● **DESCRIPTION OF THE TASK**: Every entry must be given again exactly as it is written.

Records from a data source

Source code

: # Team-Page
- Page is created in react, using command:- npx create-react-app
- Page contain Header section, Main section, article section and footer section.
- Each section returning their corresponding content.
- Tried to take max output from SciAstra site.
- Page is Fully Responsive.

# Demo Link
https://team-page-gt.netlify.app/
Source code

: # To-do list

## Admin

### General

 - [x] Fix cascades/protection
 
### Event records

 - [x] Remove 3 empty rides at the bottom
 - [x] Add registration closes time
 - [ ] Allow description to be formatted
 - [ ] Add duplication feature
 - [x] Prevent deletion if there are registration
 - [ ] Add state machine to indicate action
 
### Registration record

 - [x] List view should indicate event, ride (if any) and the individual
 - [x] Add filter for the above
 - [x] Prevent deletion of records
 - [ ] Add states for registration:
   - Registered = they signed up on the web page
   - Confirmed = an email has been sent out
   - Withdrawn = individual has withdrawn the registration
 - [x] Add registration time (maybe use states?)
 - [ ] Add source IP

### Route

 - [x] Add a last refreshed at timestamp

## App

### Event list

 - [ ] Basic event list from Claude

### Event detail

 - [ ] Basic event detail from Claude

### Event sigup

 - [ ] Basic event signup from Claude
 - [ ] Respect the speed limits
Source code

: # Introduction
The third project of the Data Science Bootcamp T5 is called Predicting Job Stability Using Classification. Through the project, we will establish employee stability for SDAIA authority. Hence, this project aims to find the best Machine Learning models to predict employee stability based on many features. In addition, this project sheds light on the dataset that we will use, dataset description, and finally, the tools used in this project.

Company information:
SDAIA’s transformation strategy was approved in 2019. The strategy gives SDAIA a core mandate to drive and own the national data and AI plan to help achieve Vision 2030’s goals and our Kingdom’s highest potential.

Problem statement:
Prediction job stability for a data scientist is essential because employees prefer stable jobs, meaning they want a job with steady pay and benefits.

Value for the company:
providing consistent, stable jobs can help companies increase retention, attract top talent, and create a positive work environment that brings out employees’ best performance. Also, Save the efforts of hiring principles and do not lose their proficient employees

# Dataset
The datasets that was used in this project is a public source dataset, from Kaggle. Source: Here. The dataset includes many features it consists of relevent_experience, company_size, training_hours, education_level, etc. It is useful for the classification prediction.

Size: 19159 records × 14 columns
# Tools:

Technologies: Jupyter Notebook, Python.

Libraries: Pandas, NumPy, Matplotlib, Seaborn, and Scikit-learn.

● **EXERCISE RESULT**:
Source code

: # Team-Page
- Page is created in react, using command:- npx create-react-app
- Page contain Header section, Main section, article section and footer section.
- Each section returning their corresponding content.
- Tried to take max output from SciAstra site.
- Page is Fully Responsive.

# Demo Link
https://team-page-gt.netlify.app/
Source code

: # To-do list

## Admin

### General

 - [x] Fix cascades/protection
 
### Event records

 - [x] Remove 3 empty rides at the bottom
 - [x] Add registration closes time
 - [ ] Allow description to be formatted
 - [ ] Add duplication feature
 - [x] Prevent deletion if there are registration
 - [ ] Add state machine to indicate action
 
### Registration record

 - [x] List view should indicate event, ride (if any) and the individual
 - [x] Add filter for the above
 - [x] Prevent deletion of records
 - [ ] Add states for registration:
   - Registered = they signed up on the web page
   - Confirmed = an email has been sent out
   - Withdrawn = individual has withdrawn the registration
 - [x] Add registration time (maybe use states?)
 - [ ] Add source IP

### Route

 - [x] Add a last refreshed at timestamp

## App

### Event list

 - [ ] Basic event list from Claude

### Event detail

 - [ ] Basic event detail from Claude

### Event sigup

 - [ ] Basic event signup from Claude
 - [ ] Respect the speed limits
Source code

: # Introduction
The third project of the Data Science Bootcamp T5 is called Predicting Job Stability Using Classification. Through the project, we will establish employee stability for SDAIA authority. Hence, this project aims to find the best Machine Learning models to predict employee stability based on many features. In addition, this project sheds light on the dataset that we will use, dataset description, and finally, the tools used in this project.

Company information:
SDAIA’s transformation strategy was approved in 2019. The strategy gives SDAIA a core mandate to drive and own the national data and AI plan to help achieve Vision 2030’s goals and our Kingdom’s highest potential.

Problem statement:
Prediction job stability for a data scientist is essential because employees prefer stable jobs, meaning they want a job with steady pay and benefits.

Value for the company:
providing consistent, stable jobs can help companies increase retention, attract top talent, and create a positive work environment that brings out employees’ best performance. Also, Save the efforts of hiring principles and do not lose their proficient employees

# Dataset
The datasets that was used in this project is a public source dataset, from Kaggle. Source: Here. The dataset includes many features it consists of relevent_experience, company_size, training_hours, education_level, etc. It is useful for the classification prediction.

Size: 19159 records × 14 columns
# Tools:

Technologies: Jupyter Notebook, Python.

Libraries: Pandas, NumPy, Matplotlib, Seaborn, and Scikit-learn.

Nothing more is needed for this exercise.